Aim of the task
Write out the data exactly as given, dropping every picture.

BEGIN Input data

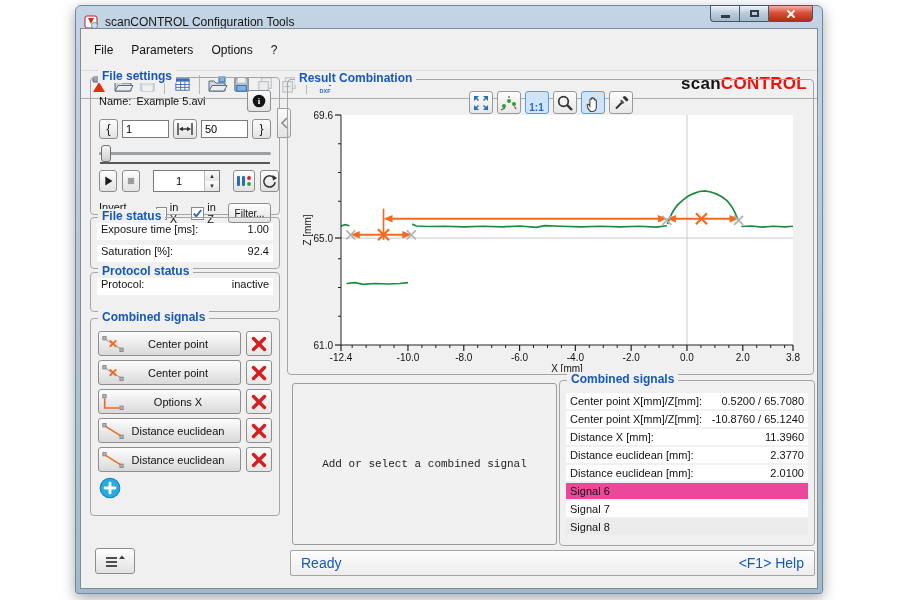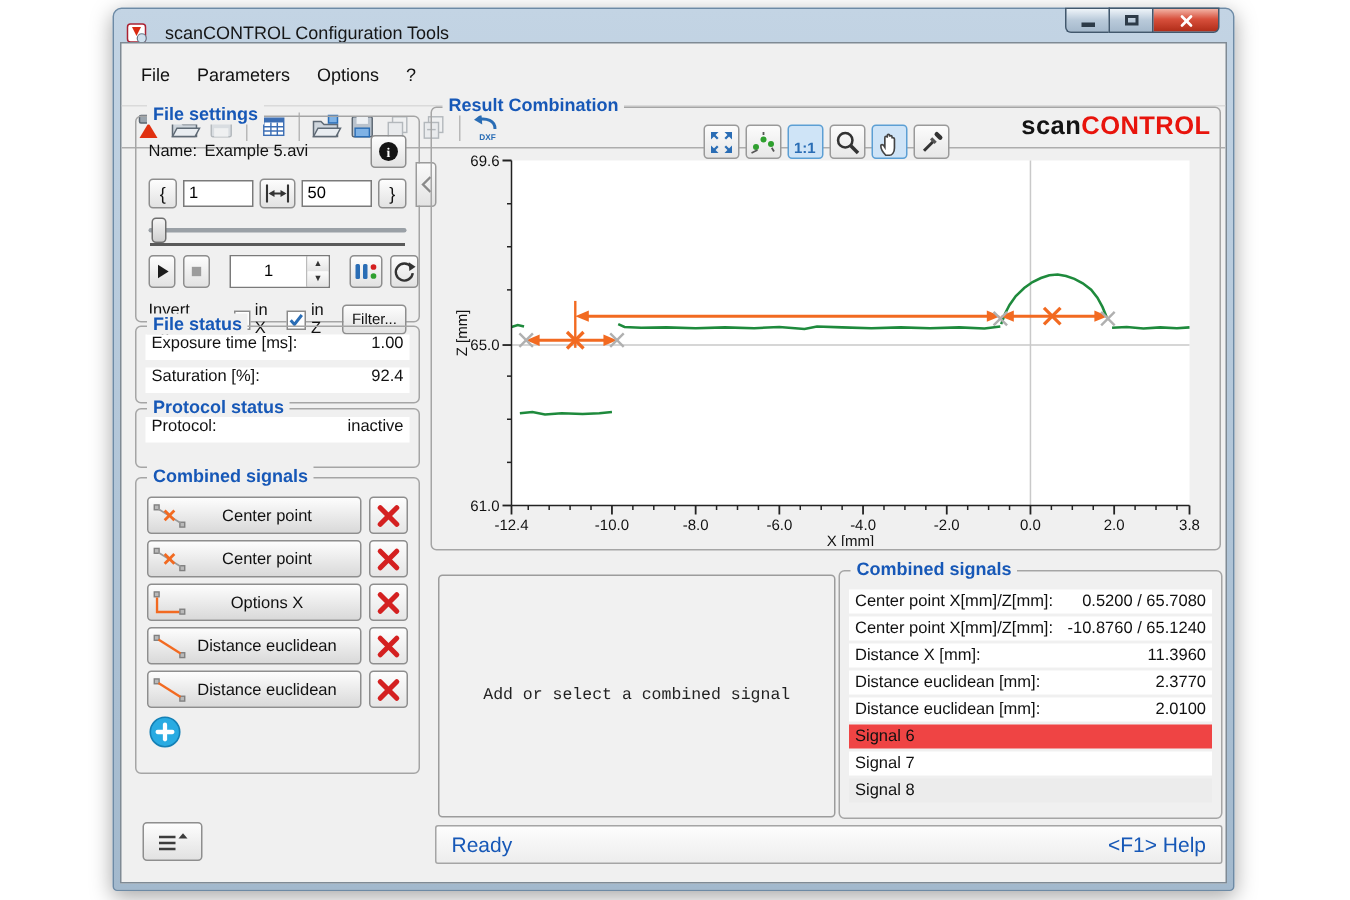--- a/index.html
+++ b/index.html
@@ -2,21 +2,21 @@
 <html><head>
 <meta charset="utf-8">
 <style>
   html,body{margin:0;padding:0;}
   .page{width:900px;height:600px;background:#ffffff;position:relative;overflow:hidden;
         font-family:"Liberation Sans",sans-serif;-webkit-font-smoothing:antialiased;}
   
   .window{position:absolute;left:75px;top:5px;width:746px;height:587px;
           background:linear-gradient(#c3d4e4,#a3b9cd);border:1px solid #6d8aa5;
           border-radius:6px 6px 3px 3px;box-shadow:0 4px 14px rgba(0,0,0,.35);}
-  .titlebar{height:32px;display:flex;align-items:center;padding:0 8px;gap:11px;}
+  .titlebar{height:32px;display:flex;align-items:center;padding:0 8px;gap:6px;}
   .title{font-size:12px;color:#161616;}
   .win-buttons{position:absolute;top:-1px;right:9px;display:flex;}
   .wbtn{width:29px;height:17px;border:1px solid #42586d;display:flex;align-items:center;
         justify-content:center;background:linear-gradient(#eef4f9,#b9cada 50%,#a5b9cc);box-sizing:border-box;}
   .wbtn.min{border-radius:0 0 0 4px;border-right:none;}
   .wbtn.max{border-right:none;}
   .wbtn.close{width:45px;border-radius:0 0 4px 0;
         background:linear-gradient(#f2b2a4,#d8503c 45%,#b02c18);}
   .glyph-min{width:9px;height:3px;background:#2d3b48;margin-top:6px;}
   .glyph-max{width:9px;height:7px;border:2px solid #2d3b48;box-sizing:border-box;background:transparent;}
@@ -446,21 +446,21 @@
         <svg width="26" height="18" viewBox="0 0 26 18">
             <g stroke="#3c3c3c" stroke-width="1.8">
               <line x1="4" y1="6" x2="15" y2="6"></line>
               <line x1="4" y1="10" x2="15" y2="10"></line>
               <line x1="4" y1="14" x2="15" y2="14"></line>
             </g>
             <polygon points="17,7 23,7 20,3.5" fill="#3c3c3c"></polygon>
           </svg>
       </div>
 
-      <div class="group" style="left:206px;top:42px;width:527px;height:296px;">
+      <div class="group" style="left:206px;top:50px;width:527px;height:296px;">
         <span class="legend">Result Combination</span>
         <div class="chart-tools" id="chart-tools">
             <div class="chart-tool">
               <svg width="18" height="18" viewBox="0 0 18 18">
                 <g stroke="#2a6db5" stroke-width="1.5">
                   <line x1="6.5" y1="6.5" x2="3.5" y2="3.5"></line>
                   <line x1="11.5" y1="6.5" x2="14.5" y2="3.5"></line>
                   <line x1="6.5" y1="11.5" x2="3.5" y2="14.5"></line>
                   <line x1="11.5" y1="11.5" x2="14.5" y2="14.5"></line>
                 </g>
@@ -621,21 +621,21 @@
               <span>11.3960</span>
             </div>
             <div class="tblrow" style="background: rgb(255, 255, 255);">
               <span>Distance euclidean [mm]:</span>
               <span>2.3770</span>
             </div>
             <div class="tblrow" style="background: rgb(255, 255, 255);">
               <span>Distance euclidean [mm]:</span>
               <span>2.0100</span>
             </div>
-            <div class="tblrow" style="background: #ef4444;">
+            <div class="tblrow" style="background: #ec4899;">
               <span>Signal 6</span>
               <span></span>
             </div>
             <div class="tblrow" style="background: rgb(255, 255, 255);">
               <span>Signal 7</span>
               <span></span>
             </div>
             <div class="tblrow" style="background: rgb(236, 236, 236);">
               <span>Signal 8</span>
               <span></span>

END Input data

Response to the task
--- a/index.html
+++ b/index.html
@@ -2,21 +2,21 @@
 <html><head>
 <meta charset="utf-8">
 <style>
   html,body{margin:0;padding:0;}
   .page{width:900px;height:600px;background:#ffffff;position:relative;overflow:hidden;
         font-family:"Liberation Sans",sans-serif;-webkit-font-smoothing:antialiased;}
   
   .window{position:absolute;left:75px;top:5px;width:746px;height:587px;
           background:linear-gradient(#c3d4e4,#a3b9cd);border:1px solid #6d8aa5;
           border-radius:6px 6px 3px 3px;box-shadow:0 4px 14px rgba(0,0,0,.35);}
-  .titlebar{height:32px;display:flex;align-items:center;padding:0 8px;gap:11px;}
+  .titlebar{height:32px;display:flex;align-items:center;padding:0 8px;gap:6px;}
   .title{font-size:12px;color:#161616;}
   .win-buttons{position:absolute;top:-1px;right:9px;display:flex;}
   .wbtn{width:29px;height:17px;border:1px solid #42586d;display:flex;align-items:center;
         justify-content:center;background:linear-gradient(#eef4f9,#b9cada 50%,#a5b9cc);box-sizing:border-box;}
   .wbtn.min{border-radius:0 0 0 4px;border-right:none;}
   .wbtn.max{border-right:none;}
   .wbtn.close{width:45px;border-radius:0 0 4px 0;
         background:linear-gradient(#f2b2a4,#d8503c 45%,#b02c18);}
   .glyph-min{width:9px;height:3px;background:#2d3b48;margin-top:6px;}
   .glyph-max{width:9px;height:7px;border:2px solid #2d3b48;box-sizing:border-box;background:transparent;}
@@ -446,21 +446,21 @@
         <svg width="26" height="18" viewBox="0 0 26 18">
             <g stroke="#3c3c3c" stroke-width="1.8">
               <line x1="4" y1="6" x2="15" y2="6"></line>
               <line x1="4" y1="10" x2="15" y2="10"></line>
               <line x1="4" y1="14" x2="15" y2="14"></line>
             </g>
             <polygon points="17,7 23,7 20,3.5" fill="#3c3c3c"></polygon>
           </svg>
       </div>
 
-      <div class="group" style="left:206px;top:42px;width:527px;height:296px;">
+      <div class="group" style="left:206px;top:50px;width:527px;height:296px;">
         <span class="legend">Result Combination</span>
         <div class="chart-tools" id="chart-tools">
             <div class="chart-tool">
               <svg width="18" height="18" viewBox="0 0 18 18">
                 <g stroke="#2a6db5" stroke-width="1.5">
                   <line x1="6.5" y1="6.5" x2="3.5" y2="3.5"></line>
                   <line x1="11.5" y1="6.5" x2="14.5" y2="3.5"></line>
                   <line x1="6.5" y1="11.5" x2="3.5" y2="14.5"></line>
                   <line x1="11.5" y1="11.5" x2="14.5" y2="14.5"></line>
                 </g>
@@ -621,21 +621,21 @@
               <span>11.3960</span>
             </div>
             <div class="tblrow" style="background: rgb(255, 255, 255);">
               <span>Distance euclidean [mm]:</span>
               <span>2.3770</span>
             </div>
             <div class="tblrow" style="background: rgb(255, 255, 255);">
               <span>Distance euclidean [mm]:</span>
               <span>2.0100</span>
             </div>
-            <div class="tblrow" style="background: #ef4444;">
+            <div class="tblrow" style="background: #ec4899;">
               <span>Signal 6</span>
               <span></span>
             </div>
             <div class="tblrow" style="background: rgb(255, 255, 255);">
               <span>Signal 7</span>
               <span></span>
             </div>
             <div class="tblrow" style="background: rgb(236, 236, 236);">
               <span>Signal 8</span>
               <span></span>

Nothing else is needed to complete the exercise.